What to do:
1 – Reproduce the passage of the Cronkite book review starting at "WJR: You interviewed" and ending at "then returned it.".
2 – List every person the Cronkite book review names with both a first and a last name.

Text extract:
Seventeen Years With Uncle Walter   

Walter Cronkite: His Life & Times
By Doug James
JM Press

Book review by Chip Rowe
Chip Rowe, a former AJR associate editor, is an editor at Playboy.     

Walter Cronkite: His Life & Times
By Doug James
JM Press
280 pages, $19.95

Doug James, a longtime high school and college teacher in Mobile, Alabama, spent 17 years researching his new biography of Walter Cronkite. The book, which began as an academic paper, contains many rich and often quirky details about the retired CBS News anchor.
Interview by Chip Rowe, assistant editor of WJR.

WJR: Noting the offbeat details you include in your book, and knowing you spent years tracking Walter's life and career, people might accuse you of being obsessed.

DJ[laughs]: It was just a matter of seeing something through. I was teaching full-time and doing Naval Reserve on weekends, so I didn't have the time I needed to finish the manuscript. It sort of followed me around.

WJR: You interviewed his mother, Helen Fritsche Cronkite, and became friends. How did you meet?

DJ:I knew Helen was living in Washington, D.C., so I phoned her and she was very receptive. All the way through she sent me clippings she thought I might be able to use.

WJR: At one point she gave you some childhood photos of her son, which you include in the book.

DJ:She gave me the whole family album. I brought it home and used the things I thought were appropriate and then returned it.

WJR: Did Walter do anything as a kid that would drive her crazy?

DJ:No, she never would say that. Walter is still her little boy. She was his guiding light.

WJR: You mention in the book that Walter likes striptease acts. Can you elaborate?

DJ:He does a parody at parties, where he takes off his jacket and pantomimes with a silk scarf to the song "A Pretty Girl Is Like a Melody." It's never been a sleaze thing.

WJR: How many times did you talk with him?

Given entries:
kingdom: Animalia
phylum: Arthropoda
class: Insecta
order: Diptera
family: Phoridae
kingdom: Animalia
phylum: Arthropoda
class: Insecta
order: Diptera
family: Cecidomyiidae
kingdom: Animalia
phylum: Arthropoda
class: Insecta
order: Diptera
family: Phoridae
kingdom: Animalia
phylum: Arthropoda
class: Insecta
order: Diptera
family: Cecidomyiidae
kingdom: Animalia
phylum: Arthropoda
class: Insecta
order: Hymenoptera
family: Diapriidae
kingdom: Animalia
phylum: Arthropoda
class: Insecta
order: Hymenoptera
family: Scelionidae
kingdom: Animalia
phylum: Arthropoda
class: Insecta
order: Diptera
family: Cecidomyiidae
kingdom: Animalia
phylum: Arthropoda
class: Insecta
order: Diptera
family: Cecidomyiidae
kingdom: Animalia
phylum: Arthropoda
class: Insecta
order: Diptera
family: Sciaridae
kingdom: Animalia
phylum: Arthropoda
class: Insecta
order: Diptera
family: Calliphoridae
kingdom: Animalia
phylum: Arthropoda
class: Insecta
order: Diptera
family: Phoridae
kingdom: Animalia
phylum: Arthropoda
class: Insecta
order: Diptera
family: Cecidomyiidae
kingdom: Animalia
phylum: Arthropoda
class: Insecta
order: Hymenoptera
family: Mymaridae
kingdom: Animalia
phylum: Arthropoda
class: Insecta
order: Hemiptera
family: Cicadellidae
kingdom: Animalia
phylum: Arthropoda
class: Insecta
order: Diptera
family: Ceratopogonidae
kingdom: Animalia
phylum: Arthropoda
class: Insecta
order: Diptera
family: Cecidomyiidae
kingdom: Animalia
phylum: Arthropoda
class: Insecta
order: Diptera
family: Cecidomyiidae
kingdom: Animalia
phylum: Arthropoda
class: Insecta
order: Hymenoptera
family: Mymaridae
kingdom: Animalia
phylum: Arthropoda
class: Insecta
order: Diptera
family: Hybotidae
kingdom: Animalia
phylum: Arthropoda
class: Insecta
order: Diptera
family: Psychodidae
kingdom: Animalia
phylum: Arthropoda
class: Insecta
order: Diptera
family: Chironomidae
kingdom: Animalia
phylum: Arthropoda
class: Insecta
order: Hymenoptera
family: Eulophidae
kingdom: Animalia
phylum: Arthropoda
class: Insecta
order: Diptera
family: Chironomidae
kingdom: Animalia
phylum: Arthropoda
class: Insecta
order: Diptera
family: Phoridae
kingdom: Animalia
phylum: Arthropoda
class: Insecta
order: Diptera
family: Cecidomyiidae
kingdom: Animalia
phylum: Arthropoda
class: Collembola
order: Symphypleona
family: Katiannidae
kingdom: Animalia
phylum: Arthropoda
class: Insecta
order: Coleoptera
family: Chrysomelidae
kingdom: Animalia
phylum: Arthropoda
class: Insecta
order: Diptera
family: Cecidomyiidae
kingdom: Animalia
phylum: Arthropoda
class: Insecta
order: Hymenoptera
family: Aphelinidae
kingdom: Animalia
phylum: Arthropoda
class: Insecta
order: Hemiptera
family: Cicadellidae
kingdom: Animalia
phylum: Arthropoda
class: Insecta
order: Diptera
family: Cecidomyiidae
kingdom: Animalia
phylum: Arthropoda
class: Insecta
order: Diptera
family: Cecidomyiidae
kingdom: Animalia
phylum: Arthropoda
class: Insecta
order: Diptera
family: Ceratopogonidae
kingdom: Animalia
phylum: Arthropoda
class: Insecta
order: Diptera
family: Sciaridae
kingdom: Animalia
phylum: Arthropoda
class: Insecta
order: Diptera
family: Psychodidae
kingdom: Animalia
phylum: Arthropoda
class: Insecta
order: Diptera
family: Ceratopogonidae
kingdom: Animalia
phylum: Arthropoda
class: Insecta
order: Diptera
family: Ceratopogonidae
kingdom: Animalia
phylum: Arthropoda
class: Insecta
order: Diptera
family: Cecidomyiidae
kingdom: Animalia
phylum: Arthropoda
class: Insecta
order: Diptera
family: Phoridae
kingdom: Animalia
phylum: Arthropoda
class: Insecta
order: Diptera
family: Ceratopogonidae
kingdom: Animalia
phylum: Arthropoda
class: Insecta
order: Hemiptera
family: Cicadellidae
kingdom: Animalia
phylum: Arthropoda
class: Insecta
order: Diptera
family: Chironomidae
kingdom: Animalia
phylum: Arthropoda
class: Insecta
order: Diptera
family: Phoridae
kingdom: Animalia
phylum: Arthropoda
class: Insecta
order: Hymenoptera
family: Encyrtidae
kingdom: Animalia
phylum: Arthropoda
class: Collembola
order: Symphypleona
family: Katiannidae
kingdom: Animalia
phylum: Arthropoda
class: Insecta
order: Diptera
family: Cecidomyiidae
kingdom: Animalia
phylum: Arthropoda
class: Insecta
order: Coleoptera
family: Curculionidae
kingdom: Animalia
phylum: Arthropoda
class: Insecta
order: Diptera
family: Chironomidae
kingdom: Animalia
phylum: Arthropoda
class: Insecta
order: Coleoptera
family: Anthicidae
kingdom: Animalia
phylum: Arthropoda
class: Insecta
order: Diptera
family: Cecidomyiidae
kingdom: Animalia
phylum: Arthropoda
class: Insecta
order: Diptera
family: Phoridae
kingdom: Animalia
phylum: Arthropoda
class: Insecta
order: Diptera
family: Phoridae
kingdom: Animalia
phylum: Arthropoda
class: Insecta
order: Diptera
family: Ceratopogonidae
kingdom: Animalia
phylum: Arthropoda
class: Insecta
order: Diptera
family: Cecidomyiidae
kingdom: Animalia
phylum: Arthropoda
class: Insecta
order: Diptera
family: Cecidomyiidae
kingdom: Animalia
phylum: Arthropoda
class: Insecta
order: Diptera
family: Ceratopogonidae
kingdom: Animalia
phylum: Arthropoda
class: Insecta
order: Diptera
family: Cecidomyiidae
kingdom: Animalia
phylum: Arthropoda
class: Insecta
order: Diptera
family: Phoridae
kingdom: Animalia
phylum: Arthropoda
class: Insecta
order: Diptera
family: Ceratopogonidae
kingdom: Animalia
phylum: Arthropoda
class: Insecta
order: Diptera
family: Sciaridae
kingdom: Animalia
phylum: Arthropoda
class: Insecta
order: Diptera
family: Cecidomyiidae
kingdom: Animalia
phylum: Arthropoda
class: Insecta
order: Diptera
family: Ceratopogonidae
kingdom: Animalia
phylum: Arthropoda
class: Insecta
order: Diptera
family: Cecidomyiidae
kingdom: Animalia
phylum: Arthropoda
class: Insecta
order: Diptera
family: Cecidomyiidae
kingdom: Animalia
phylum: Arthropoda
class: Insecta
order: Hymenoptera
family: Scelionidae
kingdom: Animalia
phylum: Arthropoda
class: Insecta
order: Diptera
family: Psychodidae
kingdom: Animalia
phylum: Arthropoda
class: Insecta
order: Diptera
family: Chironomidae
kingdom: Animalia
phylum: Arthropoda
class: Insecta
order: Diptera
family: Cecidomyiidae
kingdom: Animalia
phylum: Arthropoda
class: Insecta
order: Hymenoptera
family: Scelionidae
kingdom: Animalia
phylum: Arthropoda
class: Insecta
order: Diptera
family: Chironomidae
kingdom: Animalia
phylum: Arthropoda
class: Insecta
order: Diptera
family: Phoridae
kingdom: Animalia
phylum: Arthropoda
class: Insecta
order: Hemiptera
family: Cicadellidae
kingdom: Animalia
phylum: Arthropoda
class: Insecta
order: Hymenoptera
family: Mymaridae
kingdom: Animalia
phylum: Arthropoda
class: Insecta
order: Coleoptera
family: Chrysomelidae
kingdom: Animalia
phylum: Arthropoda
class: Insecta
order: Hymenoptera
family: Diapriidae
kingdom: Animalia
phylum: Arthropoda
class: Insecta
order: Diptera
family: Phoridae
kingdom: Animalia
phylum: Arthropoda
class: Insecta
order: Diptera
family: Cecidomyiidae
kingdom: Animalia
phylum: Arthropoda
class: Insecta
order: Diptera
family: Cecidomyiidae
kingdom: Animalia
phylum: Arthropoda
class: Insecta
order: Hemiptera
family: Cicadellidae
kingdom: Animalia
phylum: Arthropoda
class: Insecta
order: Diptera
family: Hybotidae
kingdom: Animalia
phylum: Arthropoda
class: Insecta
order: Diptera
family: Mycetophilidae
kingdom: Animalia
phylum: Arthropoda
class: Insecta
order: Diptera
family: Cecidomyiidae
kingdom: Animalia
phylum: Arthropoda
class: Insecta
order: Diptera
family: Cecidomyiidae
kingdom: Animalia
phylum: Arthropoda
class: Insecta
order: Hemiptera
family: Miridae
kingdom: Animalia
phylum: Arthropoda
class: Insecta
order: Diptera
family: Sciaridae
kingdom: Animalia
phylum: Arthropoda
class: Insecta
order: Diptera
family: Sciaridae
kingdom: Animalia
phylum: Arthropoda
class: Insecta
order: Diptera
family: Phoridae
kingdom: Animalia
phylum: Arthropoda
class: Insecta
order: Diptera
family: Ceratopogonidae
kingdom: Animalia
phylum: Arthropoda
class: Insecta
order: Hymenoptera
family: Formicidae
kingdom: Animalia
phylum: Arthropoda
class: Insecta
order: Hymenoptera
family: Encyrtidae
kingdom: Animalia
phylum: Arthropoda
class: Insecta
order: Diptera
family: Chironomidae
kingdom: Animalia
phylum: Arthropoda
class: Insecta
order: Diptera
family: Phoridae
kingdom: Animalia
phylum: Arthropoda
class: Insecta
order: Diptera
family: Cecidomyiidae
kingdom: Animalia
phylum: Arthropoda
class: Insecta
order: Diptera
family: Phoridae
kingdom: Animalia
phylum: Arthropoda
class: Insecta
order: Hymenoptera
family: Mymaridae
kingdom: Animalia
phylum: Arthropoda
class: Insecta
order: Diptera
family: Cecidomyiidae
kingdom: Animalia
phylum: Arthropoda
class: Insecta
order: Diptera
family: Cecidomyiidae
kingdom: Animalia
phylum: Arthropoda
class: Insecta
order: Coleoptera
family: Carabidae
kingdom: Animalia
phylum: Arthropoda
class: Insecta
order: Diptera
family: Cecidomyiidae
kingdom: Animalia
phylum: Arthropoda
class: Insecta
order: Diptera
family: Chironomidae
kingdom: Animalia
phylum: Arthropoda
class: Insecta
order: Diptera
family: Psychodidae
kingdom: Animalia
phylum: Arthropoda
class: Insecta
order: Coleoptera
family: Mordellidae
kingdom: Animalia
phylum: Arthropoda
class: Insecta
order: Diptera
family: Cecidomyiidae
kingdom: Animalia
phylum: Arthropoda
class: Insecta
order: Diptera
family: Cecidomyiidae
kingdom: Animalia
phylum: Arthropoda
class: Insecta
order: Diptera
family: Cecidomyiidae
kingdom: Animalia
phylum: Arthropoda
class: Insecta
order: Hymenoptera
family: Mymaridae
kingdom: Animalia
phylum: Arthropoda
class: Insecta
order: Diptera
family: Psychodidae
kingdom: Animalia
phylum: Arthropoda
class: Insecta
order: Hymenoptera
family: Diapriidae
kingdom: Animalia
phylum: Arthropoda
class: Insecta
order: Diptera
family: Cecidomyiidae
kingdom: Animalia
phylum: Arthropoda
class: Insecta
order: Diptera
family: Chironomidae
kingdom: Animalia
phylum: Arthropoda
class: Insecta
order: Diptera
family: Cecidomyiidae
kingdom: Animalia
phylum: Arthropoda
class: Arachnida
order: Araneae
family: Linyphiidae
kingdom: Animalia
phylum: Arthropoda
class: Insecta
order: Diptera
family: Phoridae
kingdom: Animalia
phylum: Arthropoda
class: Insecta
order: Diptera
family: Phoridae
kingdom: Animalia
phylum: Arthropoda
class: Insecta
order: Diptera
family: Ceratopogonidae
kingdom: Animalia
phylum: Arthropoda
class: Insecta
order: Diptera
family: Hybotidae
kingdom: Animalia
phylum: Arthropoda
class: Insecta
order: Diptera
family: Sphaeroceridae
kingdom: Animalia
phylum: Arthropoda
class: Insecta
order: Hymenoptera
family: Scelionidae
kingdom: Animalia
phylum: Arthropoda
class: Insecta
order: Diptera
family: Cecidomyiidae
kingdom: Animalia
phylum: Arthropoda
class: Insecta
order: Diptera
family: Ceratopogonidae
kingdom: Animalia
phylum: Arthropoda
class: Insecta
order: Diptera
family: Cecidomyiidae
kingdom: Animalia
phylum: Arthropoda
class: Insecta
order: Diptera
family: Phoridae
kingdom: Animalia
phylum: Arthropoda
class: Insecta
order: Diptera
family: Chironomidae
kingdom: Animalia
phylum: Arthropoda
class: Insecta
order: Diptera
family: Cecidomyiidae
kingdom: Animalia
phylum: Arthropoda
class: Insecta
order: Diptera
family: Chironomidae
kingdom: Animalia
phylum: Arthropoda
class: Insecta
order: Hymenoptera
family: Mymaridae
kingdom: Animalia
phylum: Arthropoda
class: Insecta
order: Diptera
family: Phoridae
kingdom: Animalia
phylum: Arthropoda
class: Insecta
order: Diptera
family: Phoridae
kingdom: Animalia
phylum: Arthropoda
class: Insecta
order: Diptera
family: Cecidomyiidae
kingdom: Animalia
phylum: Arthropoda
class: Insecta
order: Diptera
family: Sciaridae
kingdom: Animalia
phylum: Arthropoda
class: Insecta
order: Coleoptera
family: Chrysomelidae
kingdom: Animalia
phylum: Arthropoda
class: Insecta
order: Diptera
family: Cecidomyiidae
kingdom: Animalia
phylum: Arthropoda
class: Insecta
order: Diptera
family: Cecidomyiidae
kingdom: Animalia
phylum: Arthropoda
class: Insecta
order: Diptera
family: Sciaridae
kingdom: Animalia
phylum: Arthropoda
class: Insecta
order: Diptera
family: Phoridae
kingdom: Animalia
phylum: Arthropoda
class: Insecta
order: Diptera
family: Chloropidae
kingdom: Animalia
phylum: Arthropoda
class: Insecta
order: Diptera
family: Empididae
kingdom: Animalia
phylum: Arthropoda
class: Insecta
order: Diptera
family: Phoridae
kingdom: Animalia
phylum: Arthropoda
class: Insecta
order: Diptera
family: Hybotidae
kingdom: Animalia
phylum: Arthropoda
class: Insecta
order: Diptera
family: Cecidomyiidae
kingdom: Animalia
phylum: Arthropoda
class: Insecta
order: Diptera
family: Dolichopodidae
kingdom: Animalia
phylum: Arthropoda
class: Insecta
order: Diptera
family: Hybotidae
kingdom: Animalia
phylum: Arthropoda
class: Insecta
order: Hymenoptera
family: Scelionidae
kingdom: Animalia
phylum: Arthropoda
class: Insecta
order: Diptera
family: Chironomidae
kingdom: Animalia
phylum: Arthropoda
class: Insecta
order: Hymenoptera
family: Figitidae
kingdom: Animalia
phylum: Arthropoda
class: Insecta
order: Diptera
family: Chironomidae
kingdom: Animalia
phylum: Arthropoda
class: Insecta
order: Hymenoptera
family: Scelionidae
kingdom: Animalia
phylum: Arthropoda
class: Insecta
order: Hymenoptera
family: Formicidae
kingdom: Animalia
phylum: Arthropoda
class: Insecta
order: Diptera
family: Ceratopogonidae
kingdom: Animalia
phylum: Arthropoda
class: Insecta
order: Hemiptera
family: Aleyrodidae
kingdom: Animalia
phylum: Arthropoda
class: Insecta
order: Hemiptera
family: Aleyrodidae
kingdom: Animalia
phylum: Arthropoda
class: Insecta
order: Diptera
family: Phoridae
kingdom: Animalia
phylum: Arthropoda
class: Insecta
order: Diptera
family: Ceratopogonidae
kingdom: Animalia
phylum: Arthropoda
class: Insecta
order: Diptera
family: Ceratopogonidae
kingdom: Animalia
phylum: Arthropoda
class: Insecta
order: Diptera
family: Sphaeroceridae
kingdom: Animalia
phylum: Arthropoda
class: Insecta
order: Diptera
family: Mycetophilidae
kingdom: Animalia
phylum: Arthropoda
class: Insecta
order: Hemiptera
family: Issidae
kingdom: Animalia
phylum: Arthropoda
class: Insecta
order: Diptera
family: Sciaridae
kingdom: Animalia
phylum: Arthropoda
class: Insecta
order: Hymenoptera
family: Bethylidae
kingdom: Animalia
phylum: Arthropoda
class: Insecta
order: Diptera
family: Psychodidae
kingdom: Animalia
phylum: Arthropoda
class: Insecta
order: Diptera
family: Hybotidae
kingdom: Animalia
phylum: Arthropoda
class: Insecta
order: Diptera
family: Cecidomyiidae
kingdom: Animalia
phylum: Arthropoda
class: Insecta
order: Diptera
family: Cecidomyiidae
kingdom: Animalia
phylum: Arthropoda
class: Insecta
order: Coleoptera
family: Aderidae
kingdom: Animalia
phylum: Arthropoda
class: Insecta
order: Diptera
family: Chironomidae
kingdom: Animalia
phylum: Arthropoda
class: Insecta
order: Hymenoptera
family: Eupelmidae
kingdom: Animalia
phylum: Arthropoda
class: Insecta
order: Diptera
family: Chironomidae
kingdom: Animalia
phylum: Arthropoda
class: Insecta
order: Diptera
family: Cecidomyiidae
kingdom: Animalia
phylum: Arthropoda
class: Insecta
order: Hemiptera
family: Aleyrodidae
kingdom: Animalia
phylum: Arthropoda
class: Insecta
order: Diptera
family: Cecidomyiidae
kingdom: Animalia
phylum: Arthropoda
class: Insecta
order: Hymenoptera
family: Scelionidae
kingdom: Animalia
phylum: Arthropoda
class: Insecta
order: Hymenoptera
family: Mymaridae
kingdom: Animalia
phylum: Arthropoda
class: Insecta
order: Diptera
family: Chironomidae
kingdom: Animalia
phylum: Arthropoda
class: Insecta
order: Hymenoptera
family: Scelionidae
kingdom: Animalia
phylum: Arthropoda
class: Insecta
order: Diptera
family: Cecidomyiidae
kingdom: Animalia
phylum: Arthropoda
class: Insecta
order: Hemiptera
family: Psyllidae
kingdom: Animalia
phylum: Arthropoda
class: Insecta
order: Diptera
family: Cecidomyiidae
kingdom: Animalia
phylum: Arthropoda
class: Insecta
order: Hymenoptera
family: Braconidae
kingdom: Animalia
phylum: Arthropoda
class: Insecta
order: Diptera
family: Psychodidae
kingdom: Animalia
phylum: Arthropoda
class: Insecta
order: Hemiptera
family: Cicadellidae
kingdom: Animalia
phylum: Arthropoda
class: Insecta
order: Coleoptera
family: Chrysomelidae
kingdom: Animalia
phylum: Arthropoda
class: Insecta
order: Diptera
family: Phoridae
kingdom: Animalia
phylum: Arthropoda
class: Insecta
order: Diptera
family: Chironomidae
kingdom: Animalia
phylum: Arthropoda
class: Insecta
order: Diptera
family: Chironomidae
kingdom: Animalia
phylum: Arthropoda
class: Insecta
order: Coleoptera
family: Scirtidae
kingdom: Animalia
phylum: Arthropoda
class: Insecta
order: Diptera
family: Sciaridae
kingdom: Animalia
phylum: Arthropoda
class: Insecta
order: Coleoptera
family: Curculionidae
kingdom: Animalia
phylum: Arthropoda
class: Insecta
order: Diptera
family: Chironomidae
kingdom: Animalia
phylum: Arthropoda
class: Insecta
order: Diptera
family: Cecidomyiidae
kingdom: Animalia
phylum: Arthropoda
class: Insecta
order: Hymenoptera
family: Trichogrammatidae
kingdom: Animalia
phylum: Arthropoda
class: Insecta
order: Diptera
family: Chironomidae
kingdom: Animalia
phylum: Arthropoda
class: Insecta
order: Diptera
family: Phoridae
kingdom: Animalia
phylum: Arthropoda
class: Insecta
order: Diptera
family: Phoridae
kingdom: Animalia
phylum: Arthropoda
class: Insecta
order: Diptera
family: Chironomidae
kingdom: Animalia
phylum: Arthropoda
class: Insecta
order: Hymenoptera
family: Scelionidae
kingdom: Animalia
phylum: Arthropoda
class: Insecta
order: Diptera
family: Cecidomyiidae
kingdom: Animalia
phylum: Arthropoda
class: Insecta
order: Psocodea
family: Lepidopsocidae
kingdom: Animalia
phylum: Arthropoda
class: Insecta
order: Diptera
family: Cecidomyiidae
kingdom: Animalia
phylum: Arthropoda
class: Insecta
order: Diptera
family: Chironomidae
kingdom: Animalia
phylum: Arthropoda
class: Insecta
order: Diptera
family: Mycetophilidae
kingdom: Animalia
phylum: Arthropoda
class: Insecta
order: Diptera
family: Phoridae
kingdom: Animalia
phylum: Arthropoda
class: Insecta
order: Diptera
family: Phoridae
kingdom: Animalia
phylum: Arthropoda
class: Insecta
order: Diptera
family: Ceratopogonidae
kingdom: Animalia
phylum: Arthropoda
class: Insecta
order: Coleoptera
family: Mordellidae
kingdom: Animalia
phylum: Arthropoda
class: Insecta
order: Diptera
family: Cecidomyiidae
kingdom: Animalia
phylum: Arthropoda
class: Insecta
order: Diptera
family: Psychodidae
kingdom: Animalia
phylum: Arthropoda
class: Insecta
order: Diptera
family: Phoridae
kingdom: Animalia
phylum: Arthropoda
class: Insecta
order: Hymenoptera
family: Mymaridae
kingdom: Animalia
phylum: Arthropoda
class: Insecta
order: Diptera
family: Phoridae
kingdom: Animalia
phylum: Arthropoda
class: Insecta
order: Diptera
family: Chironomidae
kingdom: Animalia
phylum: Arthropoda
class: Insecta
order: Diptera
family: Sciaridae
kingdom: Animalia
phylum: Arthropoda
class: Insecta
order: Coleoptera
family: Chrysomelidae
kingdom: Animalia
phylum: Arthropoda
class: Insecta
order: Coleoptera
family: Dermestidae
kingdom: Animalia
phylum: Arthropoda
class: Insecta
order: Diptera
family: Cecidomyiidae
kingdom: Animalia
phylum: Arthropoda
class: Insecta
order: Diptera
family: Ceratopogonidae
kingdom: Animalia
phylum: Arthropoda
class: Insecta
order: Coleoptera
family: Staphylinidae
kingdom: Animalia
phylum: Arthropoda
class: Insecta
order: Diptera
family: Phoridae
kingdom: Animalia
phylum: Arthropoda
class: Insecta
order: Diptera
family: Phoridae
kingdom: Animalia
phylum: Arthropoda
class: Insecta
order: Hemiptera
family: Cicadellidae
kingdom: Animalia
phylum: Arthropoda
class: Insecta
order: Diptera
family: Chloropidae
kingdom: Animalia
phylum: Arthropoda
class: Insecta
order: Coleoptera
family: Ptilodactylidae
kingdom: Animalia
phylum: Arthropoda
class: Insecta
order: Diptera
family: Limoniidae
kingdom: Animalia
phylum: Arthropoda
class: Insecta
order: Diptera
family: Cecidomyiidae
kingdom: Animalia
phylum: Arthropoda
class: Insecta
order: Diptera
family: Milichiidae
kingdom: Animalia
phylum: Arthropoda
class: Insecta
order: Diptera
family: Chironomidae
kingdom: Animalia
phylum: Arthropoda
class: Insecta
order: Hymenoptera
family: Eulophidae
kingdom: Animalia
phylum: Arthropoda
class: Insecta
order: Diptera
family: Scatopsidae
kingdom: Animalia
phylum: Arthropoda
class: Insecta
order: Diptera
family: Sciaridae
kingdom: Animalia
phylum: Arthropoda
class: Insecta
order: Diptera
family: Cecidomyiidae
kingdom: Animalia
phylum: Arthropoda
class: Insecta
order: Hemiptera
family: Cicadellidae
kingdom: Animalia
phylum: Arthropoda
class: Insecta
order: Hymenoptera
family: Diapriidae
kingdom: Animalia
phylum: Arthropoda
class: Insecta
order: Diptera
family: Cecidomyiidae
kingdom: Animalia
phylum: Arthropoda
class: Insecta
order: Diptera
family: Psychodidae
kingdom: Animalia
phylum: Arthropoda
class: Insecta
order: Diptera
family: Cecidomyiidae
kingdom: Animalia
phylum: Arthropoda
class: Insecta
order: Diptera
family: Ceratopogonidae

Responses by task:
1 –
WJR: You interviewed his mother, Helen Fritsche Cronkite, and became friends. How did you meet?

DJ:I knew Helen was living in Washington, D.C., so I phoned her and she was very receptive. All the way through she sent me clippings she thought I might be able to use.

WJR: At one point she gave you some childhood photos of her son, which you include in the book.

DJ:She gave me the whole family album. I brought it home and used the things I thought were appropriate and then returned it.

2 –
Walter Cronkite
Doug James
Chip Rowe
Helen Fritsche Cronkite